Chequeos Preventivos con Dermatoscopía

La exploración en dermatología es eminentemente visual. Para visualizar algunas lesiones dermatológicas es de especial interés disponer de herramientas que faciliten dicha tarea y que permitan visualizar estructuras de la piel no identificables a simple vista. La dermatoscopia, aunque inicialmente desarrollada para mejorar el diagnóstico del melanoma, resulta eficaz también en la evaluación de otros procesos cutáneos. Se trata de una técnica sencilla, no invasiva, que mejora el diagnóstico clínico de las lesiones cutáneas, especialmente las pigmentadas, y se ha convertido en una técnica diagnóstica imprescindible en la consulta del dermatólogo. El instrumento empleado en esta técnica se denomina dermatoscopio. Proporciona una imagen ampliada y más nítida de la lesión dermatológica a estudiar. Emplea un sistema de magnificación con una fuente de luz que ilumina la piel y permite un aumento de 10 a 400 veces.

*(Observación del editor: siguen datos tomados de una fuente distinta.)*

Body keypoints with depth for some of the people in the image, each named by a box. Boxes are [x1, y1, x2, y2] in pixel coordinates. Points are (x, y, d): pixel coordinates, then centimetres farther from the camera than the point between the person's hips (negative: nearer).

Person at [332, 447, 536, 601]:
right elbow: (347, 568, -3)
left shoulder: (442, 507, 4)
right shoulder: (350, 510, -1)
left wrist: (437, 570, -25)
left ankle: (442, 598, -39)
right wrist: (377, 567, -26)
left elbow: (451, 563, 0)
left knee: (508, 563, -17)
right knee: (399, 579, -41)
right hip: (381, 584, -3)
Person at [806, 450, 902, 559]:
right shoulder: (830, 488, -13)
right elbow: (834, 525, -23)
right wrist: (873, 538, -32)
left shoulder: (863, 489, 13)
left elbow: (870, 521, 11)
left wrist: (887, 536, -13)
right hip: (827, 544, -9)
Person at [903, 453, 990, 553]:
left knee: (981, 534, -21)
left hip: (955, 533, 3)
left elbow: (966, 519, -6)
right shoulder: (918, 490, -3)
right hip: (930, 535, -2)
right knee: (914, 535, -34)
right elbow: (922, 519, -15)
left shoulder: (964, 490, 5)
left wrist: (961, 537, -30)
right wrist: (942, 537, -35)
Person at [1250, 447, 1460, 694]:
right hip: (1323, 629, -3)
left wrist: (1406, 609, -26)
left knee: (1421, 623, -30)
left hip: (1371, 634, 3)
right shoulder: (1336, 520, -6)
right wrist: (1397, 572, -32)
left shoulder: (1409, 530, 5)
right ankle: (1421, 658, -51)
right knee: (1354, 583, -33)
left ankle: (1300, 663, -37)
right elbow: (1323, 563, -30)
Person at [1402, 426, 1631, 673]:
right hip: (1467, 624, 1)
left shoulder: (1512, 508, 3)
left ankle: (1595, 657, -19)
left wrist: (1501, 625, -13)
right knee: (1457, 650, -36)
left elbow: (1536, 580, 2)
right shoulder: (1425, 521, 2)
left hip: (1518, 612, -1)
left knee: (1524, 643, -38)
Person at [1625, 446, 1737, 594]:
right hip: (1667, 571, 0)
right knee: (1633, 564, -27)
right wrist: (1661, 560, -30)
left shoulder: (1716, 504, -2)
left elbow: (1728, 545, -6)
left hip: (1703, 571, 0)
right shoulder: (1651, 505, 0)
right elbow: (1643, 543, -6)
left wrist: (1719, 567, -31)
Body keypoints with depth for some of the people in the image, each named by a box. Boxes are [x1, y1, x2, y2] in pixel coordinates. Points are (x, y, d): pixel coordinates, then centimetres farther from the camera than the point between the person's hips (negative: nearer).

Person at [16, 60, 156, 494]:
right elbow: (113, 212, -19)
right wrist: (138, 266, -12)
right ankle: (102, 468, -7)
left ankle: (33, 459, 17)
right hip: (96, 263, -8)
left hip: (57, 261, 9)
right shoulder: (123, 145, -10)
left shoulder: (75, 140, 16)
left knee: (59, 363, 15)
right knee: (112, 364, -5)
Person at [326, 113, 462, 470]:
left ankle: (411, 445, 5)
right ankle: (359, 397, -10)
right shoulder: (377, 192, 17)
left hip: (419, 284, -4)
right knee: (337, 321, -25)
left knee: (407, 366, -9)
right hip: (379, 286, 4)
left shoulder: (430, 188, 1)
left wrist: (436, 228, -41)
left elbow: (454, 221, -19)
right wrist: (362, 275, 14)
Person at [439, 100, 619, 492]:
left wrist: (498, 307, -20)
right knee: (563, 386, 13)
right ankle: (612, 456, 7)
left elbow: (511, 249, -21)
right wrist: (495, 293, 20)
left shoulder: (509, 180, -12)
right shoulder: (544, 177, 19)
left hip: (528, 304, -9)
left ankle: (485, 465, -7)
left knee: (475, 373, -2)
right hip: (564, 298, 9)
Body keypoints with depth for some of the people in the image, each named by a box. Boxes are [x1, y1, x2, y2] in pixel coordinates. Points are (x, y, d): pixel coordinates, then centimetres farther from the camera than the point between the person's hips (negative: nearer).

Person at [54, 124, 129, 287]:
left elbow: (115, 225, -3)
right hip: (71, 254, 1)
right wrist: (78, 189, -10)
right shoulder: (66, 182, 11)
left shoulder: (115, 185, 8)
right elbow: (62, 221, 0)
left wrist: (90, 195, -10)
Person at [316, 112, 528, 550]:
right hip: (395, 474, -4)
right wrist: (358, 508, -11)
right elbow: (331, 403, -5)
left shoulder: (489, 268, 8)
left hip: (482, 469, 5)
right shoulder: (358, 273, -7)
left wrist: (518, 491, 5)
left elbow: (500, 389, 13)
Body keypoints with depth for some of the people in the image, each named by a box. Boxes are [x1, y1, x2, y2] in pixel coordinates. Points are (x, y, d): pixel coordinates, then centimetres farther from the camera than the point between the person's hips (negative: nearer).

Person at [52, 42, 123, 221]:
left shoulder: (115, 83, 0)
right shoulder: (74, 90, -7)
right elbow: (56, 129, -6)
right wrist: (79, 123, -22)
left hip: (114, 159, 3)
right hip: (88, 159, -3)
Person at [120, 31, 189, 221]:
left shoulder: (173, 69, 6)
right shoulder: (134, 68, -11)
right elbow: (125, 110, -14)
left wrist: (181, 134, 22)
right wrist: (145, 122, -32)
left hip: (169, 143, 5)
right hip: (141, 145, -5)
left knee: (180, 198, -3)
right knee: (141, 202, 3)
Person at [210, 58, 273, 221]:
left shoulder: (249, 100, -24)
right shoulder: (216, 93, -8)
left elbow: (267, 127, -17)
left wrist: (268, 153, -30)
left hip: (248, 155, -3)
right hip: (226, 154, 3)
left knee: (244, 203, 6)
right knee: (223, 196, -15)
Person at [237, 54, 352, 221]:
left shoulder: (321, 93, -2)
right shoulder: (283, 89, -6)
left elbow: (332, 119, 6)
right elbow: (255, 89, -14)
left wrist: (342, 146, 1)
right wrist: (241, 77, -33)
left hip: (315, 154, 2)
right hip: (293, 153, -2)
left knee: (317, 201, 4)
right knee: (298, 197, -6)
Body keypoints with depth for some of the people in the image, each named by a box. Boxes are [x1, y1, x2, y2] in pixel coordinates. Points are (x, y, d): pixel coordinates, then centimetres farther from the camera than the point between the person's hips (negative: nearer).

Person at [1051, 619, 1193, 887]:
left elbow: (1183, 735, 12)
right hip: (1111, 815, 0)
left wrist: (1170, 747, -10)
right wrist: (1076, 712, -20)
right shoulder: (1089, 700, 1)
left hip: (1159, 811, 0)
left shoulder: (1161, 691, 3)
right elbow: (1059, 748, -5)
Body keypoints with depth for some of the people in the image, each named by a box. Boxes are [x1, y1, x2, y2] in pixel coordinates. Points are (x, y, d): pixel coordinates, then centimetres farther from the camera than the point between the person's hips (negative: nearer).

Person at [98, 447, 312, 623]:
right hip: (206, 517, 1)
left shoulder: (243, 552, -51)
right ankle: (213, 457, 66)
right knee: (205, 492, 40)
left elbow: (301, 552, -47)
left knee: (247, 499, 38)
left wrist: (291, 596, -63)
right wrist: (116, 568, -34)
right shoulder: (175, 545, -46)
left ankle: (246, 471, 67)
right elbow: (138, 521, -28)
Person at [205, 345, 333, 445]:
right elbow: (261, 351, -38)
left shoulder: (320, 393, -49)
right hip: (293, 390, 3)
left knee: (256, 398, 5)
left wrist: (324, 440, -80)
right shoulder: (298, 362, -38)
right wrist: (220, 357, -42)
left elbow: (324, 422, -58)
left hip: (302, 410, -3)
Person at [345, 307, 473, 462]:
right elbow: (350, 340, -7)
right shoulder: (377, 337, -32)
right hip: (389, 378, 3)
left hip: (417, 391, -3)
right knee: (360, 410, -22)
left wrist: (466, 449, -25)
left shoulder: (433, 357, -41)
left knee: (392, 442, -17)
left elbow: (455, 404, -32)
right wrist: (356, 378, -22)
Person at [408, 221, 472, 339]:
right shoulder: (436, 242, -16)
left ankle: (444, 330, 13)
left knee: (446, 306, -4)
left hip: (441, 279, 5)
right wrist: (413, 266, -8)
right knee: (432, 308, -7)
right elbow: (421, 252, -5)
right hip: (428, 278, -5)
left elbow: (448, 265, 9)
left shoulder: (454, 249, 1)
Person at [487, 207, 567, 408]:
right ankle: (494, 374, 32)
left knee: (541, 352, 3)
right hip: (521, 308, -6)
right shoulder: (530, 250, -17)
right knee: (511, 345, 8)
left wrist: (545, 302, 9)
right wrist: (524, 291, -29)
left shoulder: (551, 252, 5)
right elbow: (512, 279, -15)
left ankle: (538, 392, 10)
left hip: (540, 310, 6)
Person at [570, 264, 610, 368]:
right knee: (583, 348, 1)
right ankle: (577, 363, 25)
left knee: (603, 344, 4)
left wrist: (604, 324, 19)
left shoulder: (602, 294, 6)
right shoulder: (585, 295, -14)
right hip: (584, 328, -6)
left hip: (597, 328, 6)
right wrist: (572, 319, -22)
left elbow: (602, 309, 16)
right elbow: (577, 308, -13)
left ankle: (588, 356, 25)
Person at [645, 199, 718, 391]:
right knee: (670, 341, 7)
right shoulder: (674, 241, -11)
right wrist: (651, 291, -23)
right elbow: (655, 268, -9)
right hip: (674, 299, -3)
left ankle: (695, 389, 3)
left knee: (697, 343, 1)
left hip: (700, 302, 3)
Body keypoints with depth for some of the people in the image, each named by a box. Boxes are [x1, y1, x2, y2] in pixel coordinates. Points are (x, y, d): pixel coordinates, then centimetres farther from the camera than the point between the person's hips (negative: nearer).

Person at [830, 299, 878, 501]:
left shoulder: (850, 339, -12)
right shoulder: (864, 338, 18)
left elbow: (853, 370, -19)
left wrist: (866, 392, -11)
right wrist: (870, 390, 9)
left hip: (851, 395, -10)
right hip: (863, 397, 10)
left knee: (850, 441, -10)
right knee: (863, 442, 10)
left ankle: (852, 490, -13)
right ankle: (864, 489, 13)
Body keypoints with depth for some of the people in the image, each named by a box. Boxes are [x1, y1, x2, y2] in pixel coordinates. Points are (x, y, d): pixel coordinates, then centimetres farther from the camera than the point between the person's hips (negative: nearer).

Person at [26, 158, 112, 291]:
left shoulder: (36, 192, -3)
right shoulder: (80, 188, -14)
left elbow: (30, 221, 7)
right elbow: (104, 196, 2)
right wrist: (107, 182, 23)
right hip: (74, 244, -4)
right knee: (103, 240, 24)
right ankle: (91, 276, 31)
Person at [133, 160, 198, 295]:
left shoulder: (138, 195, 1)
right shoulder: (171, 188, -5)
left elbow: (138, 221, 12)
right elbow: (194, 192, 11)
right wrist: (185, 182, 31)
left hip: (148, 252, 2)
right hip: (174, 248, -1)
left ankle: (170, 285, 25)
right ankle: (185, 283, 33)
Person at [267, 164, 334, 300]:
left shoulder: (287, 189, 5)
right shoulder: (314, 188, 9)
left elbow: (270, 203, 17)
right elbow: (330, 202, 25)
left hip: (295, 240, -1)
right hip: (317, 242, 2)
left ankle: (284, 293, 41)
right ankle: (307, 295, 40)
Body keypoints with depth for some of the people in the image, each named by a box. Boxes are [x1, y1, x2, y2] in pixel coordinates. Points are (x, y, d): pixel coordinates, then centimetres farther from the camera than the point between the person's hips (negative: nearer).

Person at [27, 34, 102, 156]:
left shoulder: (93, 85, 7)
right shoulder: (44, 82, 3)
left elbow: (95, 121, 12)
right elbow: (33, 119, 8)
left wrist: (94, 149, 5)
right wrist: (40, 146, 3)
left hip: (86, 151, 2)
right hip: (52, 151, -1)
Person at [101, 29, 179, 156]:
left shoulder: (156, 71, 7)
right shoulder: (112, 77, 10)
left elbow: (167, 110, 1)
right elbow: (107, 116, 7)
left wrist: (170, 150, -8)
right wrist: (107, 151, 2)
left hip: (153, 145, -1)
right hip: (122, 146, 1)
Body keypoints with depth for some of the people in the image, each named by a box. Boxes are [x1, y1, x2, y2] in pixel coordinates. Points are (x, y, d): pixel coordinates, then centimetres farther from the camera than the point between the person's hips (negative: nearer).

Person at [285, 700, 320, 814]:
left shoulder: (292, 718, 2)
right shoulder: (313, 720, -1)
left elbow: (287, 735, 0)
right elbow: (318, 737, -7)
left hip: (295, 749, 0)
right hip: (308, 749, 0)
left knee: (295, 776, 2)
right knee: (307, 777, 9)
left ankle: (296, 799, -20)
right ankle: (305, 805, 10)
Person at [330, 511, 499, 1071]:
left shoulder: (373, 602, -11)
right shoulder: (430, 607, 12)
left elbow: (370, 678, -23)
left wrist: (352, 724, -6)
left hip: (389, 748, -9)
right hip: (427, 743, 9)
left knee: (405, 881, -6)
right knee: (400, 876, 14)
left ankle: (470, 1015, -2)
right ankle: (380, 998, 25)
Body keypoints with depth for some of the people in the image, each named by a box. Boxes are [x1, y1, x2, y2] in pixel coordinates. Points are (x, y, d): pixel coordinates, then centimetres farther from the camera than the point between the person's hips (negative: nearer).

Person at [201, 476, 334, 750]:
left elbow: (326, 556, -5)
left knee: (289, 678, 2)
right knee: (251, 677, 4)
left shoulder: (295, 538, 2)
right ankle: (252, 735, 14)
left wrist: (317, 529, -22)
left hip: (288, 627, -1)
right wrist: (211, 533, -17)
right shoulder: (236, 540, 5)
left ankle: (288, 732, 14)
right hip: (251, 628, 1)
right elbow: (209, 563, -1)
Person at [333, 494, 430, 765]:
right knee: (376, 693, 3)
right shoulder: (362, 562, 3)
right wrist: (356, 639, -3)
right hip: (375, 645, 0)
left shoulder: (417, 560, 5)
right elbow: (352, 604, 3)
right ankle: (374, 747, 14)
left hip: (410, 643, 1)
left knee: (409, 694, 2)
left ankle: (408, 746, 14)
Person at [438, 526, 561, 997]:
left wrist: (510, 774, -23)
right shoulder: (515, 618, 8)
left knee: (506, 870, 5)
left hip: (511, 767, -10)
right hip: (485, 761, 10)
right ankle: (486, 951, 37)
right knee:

Gracias a la dermatoscopia se pueden determinar las características de la lesión e indicar un tratamiento o la necesidad de alguna otra exploración complementaria más compleja como la biopsia. Cuando el dispositivo de dermatoscopia se acopla a un sistema informático permite el control digital de lesiones pigmentadas, la denominada microscopía de epiluminiscencia digitalizada.